Исходные данные:
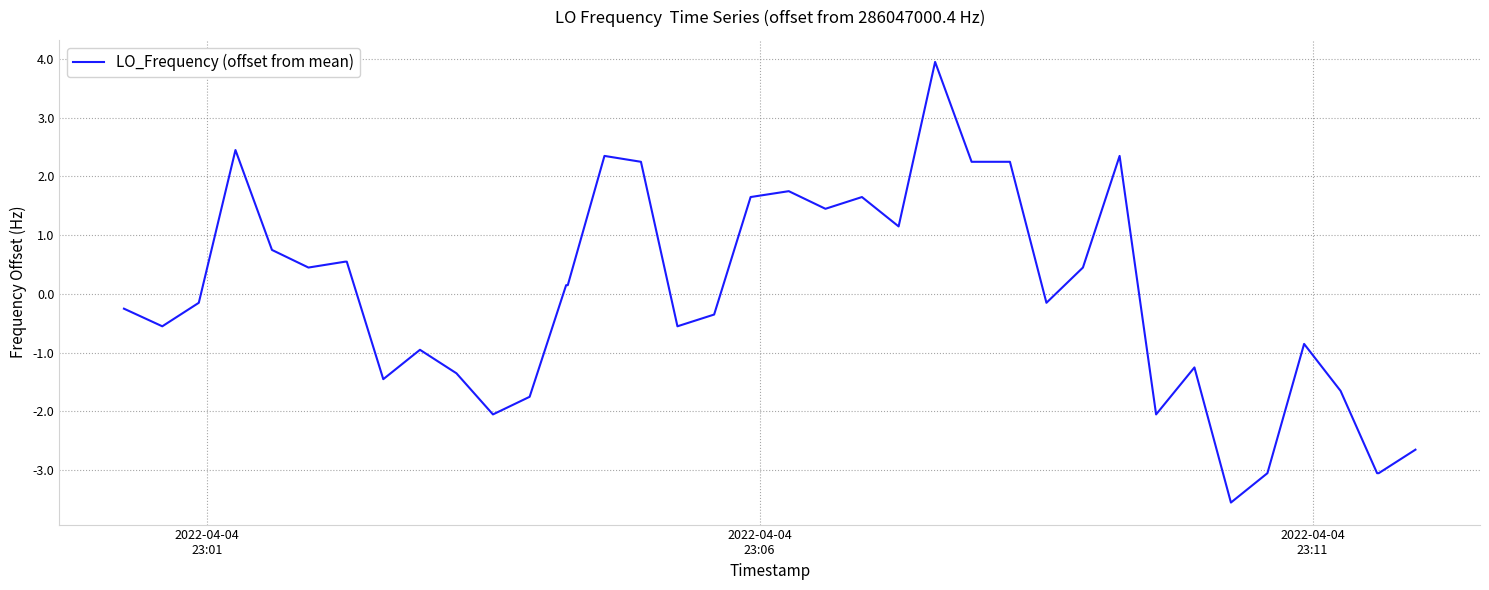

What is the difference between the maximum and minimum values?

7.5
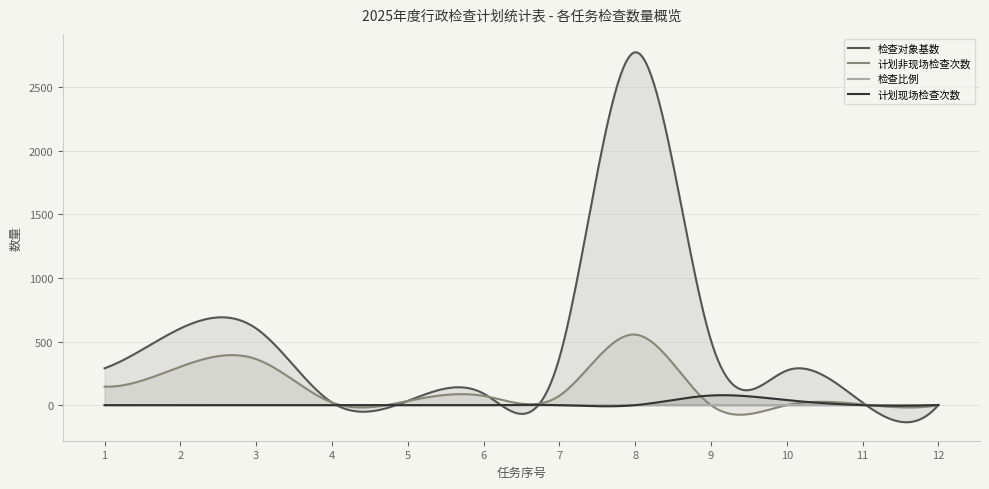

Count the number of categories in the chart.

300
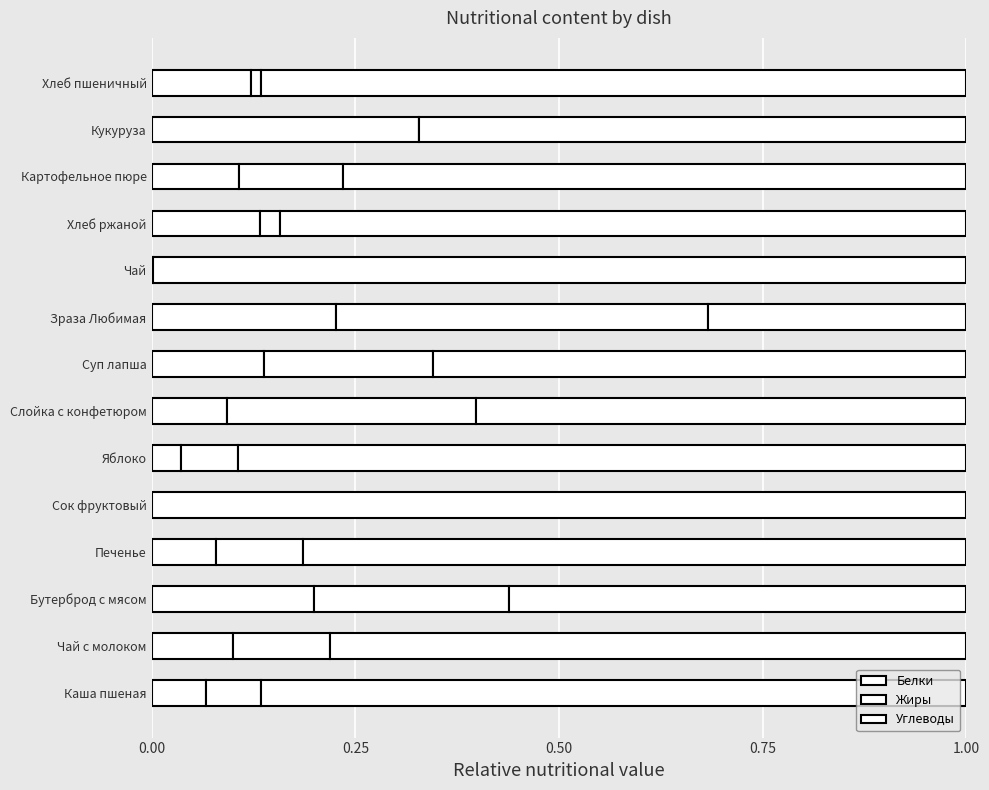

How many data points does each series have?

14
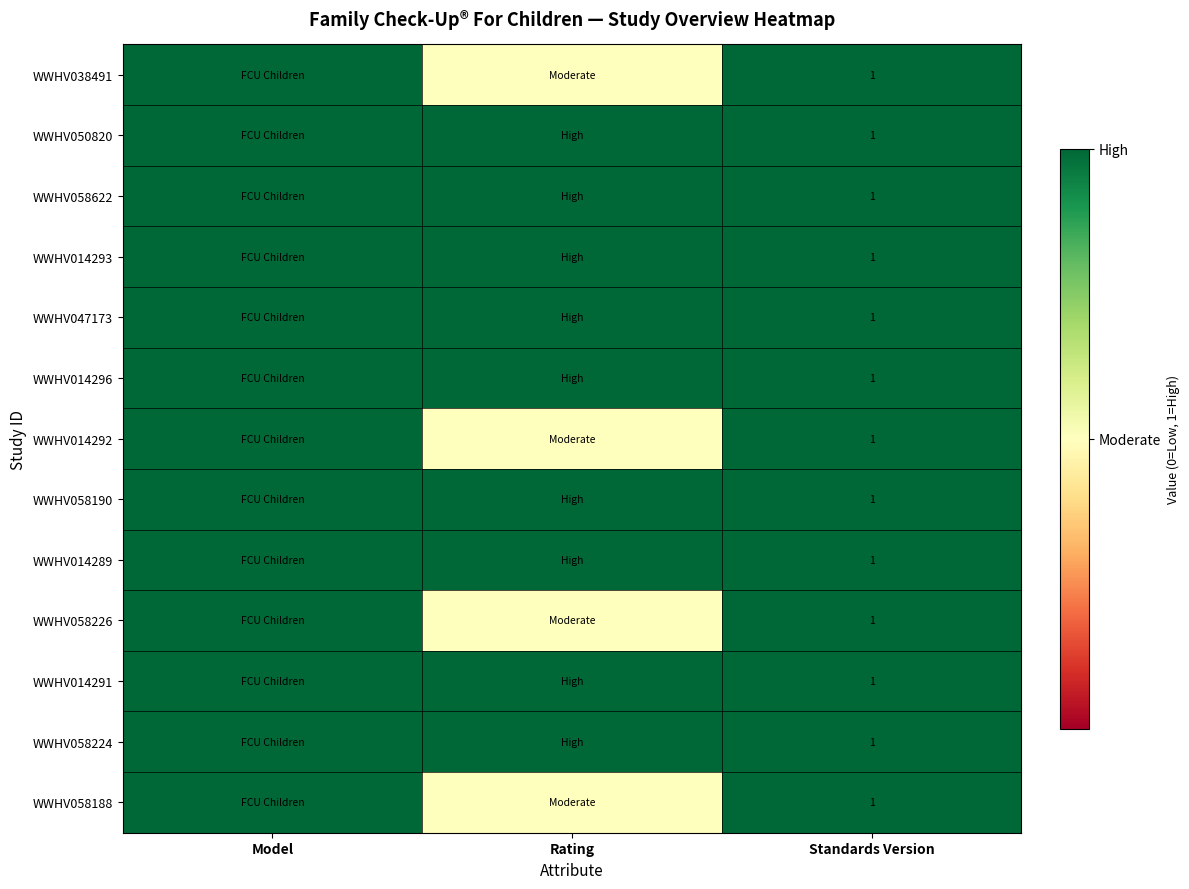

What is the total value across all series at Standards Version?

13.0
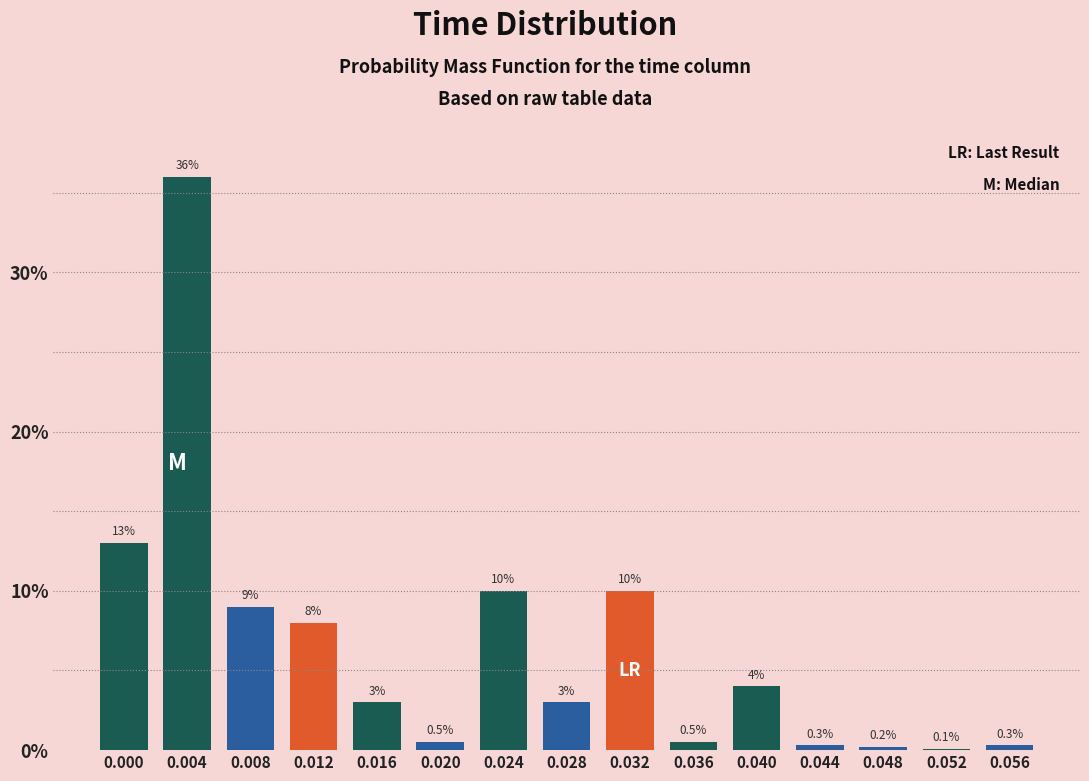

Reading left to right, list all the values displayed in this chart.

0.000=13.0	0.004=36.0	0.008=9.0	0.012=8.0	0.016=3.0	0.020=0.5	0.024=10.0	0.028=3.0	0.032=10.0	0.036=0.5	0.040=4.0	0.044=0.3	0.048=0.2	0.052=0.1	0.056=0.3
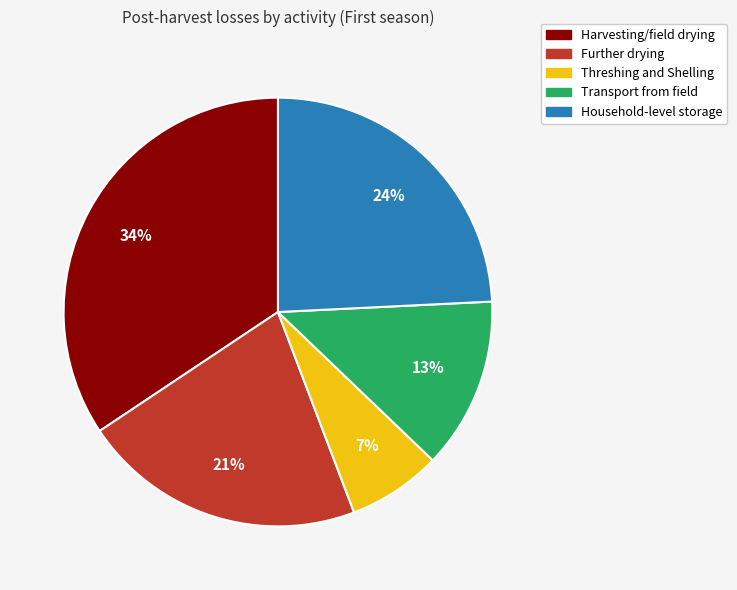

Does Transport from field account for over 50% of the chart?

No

Суть задания:
Пожалуйста, замените во всех строках «chart» на «graph» и перепишите строки, ничего больше не меняя. Картинки в ответ не включайте.

Ответ на задание:
What is the difference between the maximum and minimum values?

7.5

Count the number of categories in the graph.

300

How many data points does each series have?

14

What is the total value across all series at Standards Version?

13.0

Reading left to right, list all the values displayed in this graph.

0.000=13.0	0.004=36.0	0.008=9.0	0.012=8.0	0.016=3.0	0.020=0.5	0.024=10.0	0.028=3.0	0.032=10.0	0.036=0.5	0.040=4.0	0.044=0.3	0.048=0.2	0.052=0.1	0.056=0.3

Does Transport from field account for over 50% of the graph?

No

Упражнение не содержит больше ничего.